Flow Network based Generative Models for Non-Iterative Diverse Candidate Generation

TL;DR

This paper introduces GFlowNet, a flow network-based generative model that efficiently produces diverse high-reward objects, such as molecules, by learning a stochastic policy that captures the distribution proportional to a reward function.

Contribution

The paper presents GFlowNet, a novel approach that leverages flow networks and Temporal Difference learning principles to generate diverse solutions efficiently, addressing limitations of traditional methods like MCMC.

Findings

GFlowNet achieves higher diversity in generated samples.

The method effectively models complex reward landscapes with multiple modes.

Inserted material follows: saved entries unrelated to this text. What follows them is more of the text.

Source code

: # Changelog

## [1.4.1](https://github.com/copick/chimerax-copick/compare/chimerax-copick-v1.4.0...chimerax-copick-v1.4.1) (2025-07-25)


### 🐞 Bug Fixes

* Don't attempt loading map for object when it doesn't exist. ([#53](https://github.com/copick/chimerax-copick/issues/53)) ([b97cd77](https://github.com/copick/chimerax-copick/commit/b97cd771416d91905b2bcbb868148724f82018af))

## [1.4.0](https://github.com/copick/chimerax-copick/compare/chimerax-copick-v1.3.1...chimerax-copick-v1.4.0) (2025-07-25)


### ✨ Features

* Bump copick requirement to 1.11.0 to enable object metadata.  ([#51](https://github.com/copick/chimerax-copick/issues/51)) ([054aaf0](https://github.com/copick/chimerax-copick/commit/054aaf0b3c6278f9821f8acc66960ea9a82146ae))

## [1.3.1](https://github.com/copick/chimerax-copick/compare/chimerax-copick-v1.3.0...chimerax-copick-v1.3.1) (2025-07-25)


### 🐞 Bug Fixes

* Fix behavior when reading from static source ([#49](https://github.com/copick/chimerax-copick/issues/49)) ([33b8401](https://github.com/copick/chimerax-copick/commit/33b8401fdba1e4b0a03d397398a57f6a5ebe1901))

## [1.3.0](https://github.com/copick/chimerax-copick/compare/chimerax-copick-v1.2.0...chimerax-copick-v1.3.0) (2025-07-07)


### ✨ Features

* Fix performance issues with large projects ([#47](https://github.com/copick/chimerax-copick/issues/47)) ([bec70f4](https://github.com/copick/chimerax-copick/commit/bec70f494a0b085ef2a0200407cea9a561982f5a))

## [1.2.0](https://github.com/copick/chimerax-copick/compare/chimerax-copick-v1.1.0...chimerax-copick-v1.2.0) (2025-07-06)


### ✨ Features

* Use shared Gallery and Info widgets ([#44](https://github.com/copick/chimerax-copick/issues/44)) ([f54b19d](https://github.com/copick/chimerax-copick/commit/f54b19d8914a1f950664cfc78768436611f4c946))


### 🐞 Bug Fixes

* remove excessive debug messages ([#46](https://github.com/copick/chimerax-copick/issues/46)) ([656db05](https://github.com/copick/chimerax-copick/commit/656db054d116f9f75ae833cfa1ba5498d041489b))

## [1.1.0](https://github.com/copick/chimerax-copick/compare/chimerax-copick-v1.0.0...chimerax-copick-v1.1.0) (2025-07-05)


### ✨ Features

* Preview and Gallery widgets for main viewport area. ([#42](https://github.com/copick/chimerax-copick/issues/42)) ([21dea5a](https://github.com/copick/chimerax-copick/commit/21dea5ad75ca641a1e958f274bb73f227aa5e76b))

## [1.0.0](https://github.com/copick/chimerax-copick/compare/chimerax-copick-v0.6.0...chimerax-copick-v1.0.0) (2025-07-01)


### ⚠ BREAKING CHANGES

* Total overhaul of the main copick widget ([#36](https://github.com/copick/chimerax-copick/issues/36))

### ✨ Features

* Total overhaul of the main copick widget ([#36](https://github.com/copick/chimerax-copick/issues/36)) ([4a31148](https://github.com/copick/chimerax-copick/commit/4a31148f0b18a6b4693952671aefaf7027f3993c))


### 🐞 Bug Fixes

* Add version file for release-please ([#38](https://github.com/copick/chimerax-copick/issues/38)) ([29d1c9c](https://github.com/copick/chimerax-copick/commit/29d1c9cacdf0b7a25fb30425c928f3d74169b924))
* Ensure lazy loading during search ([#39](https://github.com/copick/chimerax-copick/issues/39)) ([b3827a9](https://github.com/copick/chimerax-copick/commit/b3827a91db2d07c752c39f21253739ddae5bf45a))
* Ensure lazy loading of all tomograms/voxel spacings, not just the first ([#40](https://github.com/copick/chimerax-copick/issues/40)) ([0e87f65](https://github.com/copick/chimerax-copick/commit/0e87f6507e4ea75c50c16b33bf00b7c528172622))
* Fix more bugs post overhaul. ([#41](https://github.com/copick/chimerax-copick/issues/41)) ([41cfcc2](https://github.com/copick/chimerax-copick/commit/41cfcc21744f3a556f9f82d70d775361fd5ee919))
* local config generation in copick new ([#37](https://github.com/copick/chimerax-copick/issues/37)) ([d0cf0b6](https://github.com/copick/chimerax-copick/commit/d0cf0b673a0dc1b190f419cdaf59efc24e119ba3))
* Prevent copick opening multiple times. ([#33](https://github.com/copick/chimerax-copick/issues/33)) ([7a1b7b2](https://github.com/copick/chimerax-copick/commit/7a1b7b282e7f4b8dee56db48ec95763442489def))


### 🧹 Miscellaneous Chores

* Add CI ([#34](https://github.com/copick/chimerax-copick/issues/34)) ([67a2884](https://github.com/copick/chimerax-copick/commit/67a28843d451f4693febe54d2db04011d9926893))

GFlowNet demonstrates improved performance on molecule synthesis tasks.

Abstract

This paper is about the problem of learning a stochastic policy for generating an object (like a molecular graph) from a sequence of actions, such that the probability of generating an object is proportional to a given positive reward for that object. Whereas standard return maximization tends to converge to a single return-maximizing sequence, there are cases where we would like to sample a diverse set of high-return solutions. These arise, for example, in black-box function optimization when few rounds are possible, each with large batches of queries, where the batches should be diverse, e.g., in the design of new molecules. One can also see this as a problem of approximately converting an energy function to a generative distribution. While MCMC methods can achieve that, they are expensive and generally only perform local exploration. Instead, training a generative policy amortizes the cost of search during training and yields to fast generation. Using insights from Temporal Difference learning, we propose GFlowNet, based on a view of the generative process as a flow network, making it possible to handle the tricky case where different trajectories can yield the same final state, e.g., there are many ways to sequentially add atoms to generate some molecular graph. We cast the set of trajectories as a flow and convert the flow consistency equations into a learning objective, akin to the casting of the Bellman equations into Temporal Difference methods. We prove that any global minimum of the proposed objectives yields a policy which samples from the desired distribution, and demonstrate the improved performance and diversity of GFlowNet on a simple domain where there are many modes to the reward function, and on a molecule synthesis task.